Secured lending can only be arranged on land or property.

True or False?

A

False: although property is the most common, borrowing can be secured on a range of assets.

17
Q

Barbara, aged 70, has heard she can use her property to provide some extra cash as and when she needs it. She would like to leave as much of the property’s value to her two children as possible. Which arrangement would best satisfy her needs?

a) A home reversion plan.

b) A drawdown lifetime mortgage.

c) A home income plan.

d) A lifetime mortgage.

A

b) A drawdown lifetime mortgage.

As Barbara doesn’t need a large lump sum immediately, a plan that would allow her to take money in stages would be best. A drawdown lifetime mortgage would allow her to do this, and as interest is only charged on the money withdrawn, the roll-up would be much lower than if she had taken a large initial lump sum from a standard lifetime mortgage. The slower roll-up of interest would mean more equity when the plan ended and so more left for her children. A home reversion plan would involve her selling all or part of the property to a provider, which could mean nothing would be left for the children.

18
Q

Which of the following is incorrect for a discounted-rate mortgage?

a) There is usually a penalty if the loan is repaid before a specified date.

b) The discount is from the lender’s standard variable rate.

c) The payable rate is directly linked to the Bank of England base rate.

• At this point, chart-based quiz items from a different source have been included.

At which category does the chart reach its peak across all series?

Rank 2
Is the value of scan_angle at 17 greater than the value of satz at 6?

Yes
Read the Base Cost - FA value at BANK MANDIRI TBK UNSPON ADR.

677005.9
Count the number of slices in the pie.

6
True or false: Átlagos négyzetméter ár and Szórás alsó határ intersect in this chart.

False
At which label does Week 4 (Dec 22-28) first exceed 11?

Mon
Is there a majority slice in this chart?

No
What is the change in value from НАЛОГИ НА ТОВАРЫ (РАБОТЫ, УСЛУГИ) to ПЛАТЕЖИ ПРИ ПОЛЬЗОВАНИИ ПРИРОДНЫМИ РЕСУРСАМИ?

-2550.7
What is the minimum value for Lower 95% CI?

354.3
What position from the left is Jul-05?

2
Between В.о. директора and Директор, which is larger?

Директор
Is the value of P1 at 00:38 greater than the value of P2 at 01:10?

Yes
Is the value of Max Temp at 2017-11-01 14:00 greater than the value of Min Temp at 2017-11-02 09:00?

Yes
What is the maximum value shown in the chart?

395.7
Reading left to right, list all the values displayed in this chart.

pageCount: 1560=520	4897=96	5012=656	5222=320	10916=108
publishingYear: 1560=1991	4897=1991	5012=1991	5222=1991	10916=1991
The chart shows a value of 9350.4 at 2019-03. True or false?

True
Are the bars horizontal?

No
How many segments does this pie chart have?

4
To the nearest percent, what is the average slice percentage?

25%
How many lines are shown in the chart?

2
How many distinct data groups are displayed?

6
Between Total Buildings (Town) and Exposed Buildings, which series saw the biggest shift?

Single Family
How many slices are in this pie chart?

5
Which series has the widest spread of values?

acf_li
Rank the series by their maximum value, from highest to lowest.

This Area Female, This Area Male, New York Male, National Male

d) The monthly mortgage payment can vary.

A

c) The payable rate is directly linked to the Bank of England base rate.

19
Q

Which of the following is true in relation to mortgages?

a. A remortgage is a loan secured on only a second property.

b. A remortgage is an additional loan from a lender that is different to the one that holds the original mortgage.

c. A second mortgage is an additional secured loan from a lender that is different to the one that holds the original mortgage.

d. A second mortgage results in additional funds being borrowed from the lender that holds the original mortgage.

A

c. A second mortgage is an additional secured loan from a lender that is different to the one that holds the original mortgage.